From The Expert Feature Article
May 05, 2014

MSPs Must Grasp IT Lifecycle to Become True Partners

By TMCnet Special Guest
Travis Nisbett, , Product Management/Product Marketing at Hostway Corporation

Managed service providers (MSPs) are playing an increasingly vital role in the delivery of technology services across all industry sectors. Customers seek out MSP solutions for a variety of reasons, but when businesses select a vendor, the decision invariably hinges on the customer’s current business needs.

Currently, most MSPs segment the market by Standard Industrial Classification (SIC) code, target company size or geographical region. The use of databases in lead generation efforts makes relying on these default categories easy. But is it the most effective approach?

Another factor in MSP positioning is the competitive analysis each MSP company conducts to determine which development options to pursue. MSPs generally look at what they offer relative to their competition – cloud storage, uptime Service Level Agreement (SLA) standards, encryption and disaster recovery services – to evaluating their own marketplace appeal. But again, it’s worth asking: Is this the most effective approach?

By using traditional market segmentation tactics and a competitive positioning strategy that focuses on what other MSPs are offering, vendors are taking a “me too” approach, which results in a homogenous marketplace where no MSP really differentiates its services. A better approach would be to analyze customer requirements and build an offering around their needs. And that requires an understanding of the customer business lifecycle. Here’s an overview:

1.Startup: In the initial phase, these tight-budgeted customers’ technical challenges generally involve meeting basic requirements for their few initial customers so they can increase productivity and responsiveness. On the business side, they’re focused on keeping costs and maintenance requirements low and are looking for a quick implementation.

2.Rapid Growth: In the second phase, customers adjusting to increased revenue, demand, and expectations are looking for technology solutions that enable technical flexibility, improve capabilities and scalability, and deliver data security. Their business goals are to find a financially flexible, cost-effective solution that can be deployed with minimal hassle. In the rapid growth phase, companies are generally seeking increased productivity and support in customer acquisition efforts.

3.Established, Steadier Growth: Once a company becomes more established and begins to settle into a routine, its technical needs often center on scalability, customization, data management / analysis, storage management / expansion, compliance and standardization. On the business side, they’re primarily focused on efficiency, cost management, stability, technology management, business continuity and customer retention. Cost savings and greater flexibility are often the primary focus of companies in this stage of growth.

4.Expansion: In the expansion phase, businesses target new markets and distribution channels in search of more profit. They now tend to value access management, security, integration, global expansion, complexity management and compliance services from technology partners. Global expansion, cost containment and supply chain issues are common business goals. Expansion-minded companies are preoccupied with security and improving their competitive position. 
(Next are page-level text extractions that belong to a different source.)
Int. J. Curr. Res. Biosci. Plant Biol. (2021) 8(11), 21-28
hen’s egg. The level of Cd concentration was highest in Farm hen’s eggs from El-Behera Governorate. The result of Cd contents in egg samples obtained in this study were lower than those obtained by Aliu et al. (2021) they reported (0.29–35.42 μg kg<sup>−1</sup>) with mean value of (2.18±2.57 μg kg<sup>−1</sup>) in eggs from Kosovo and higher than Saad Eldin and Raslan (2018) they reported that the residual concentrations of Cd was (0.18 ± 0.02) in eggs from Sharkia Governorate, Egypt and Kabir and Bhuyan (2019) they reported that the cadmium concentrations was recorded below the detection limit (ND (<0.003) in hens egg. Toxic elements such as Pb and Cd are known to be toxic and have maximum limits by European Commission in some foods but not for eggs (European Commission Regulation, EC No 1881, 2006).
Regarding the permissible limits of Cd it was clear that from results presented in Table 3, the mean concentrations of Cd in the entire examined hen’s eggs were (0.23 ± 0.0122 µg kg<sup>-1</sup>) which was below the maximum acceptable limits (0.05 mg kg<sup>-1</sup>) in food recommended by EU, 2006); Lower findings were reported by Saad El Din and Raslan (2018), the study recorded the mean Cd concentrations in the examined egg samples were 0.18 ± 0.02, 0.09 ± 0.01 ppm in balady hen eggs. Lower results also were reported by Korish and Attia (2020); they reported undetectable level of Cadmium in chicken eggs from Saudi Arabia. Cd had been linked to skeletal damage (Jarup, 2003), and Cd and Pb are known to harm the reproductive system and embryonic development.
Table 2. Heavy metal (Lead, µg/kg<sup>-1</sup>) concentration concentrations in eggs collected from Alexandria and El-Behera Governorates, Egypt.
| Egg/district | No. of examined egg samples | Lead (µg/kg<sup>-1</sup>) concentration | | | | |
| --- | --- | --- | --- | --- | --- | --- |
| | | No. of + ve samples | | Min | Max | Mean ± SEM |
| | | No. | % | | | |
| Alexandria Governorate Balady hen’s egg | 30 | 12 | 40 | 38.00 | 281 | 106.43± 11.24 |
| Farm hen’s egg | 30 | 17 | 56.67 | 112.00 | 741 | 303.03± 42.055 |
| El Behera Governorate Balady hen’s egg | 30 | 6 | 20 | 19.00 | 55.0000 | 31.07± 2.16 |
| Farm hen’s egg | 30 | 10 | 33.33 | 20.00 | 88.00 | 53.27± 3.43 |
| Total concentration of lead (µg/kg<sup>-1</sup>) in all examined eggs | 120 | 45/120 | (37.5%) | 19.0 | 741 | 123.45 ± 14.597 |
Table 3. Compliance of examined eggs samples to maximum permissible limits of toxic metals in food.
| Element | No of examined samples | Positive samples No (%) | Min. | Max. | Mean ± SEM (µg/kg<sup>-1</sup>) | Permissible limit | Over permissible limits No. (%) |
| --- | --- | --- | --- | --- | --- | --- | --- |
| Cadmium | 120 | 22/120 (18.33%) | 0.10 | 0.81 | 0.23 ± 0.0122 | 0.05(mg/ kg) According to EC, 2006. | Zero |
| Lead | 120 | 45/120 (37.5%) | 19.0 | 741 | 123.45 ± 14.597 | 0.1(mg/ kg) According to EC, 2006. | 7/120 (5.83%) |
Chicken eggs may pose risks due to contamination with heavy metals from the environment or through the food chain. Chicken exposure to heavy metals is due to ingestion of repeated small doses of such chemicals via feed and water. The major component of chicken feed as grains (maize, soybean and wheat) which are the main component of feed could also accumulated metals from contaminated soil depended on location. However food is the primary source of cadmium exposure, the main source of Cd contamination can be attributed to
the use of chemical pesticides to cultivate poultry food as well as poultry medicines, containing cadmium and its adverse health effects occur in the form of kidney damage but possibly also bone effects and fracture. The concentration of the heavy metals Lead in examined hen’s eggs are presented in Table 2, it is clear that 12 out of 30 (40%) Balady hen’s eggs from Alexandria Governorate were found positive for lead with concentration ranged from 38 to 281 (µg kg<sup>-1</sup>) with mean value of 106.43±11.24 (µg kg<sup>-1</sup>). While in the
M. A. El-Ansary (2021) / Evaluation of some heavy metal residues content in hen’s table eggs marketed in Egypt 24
5.Maturity: Mature companies with stable year-over-year profits continue to look for more opportunities, and need a excess of capital on hand. They often need a technology partner to help them keep up with the latest technologies or to lead an overall technology refresh. On the business side, they focus on cost management, internal process evaluation and future planning. Mature businesses frequently look to partners to help improve innovation and achieve greater flexibility.

6.Transition: Companies that are transitioning via a merger, acquisition or sale have distinct technology support needs to address standardization, integration, migration and security concerns. Company leaders are often focused on continuity and cost management. Innovation improvement and sharpening competitive assets may be primary considerations.

These six business lifecycle phases won’t apply to every company. Almost all businesses experience phases one through three, and some continue to inhabit phases three or four indefinitely. But, the point is to maximize marketplace appeal; MSPs should determine where their target customers are in this lifecycle and develop expertise around the unique needs of that phase or phases.

Traditional market segmentation and competitive analysis can be useful tools, but overreliance may lead MSPs to reach the wrong conclusions about what customers want. If the MSP market around you is becoming bland and homogenous, it’s the ideal time to accentuate your own differentiators. MSPs that position their services to align with their customers’ business lifecycle needs are not only delivering what customers want – they’re becoming true IT partners.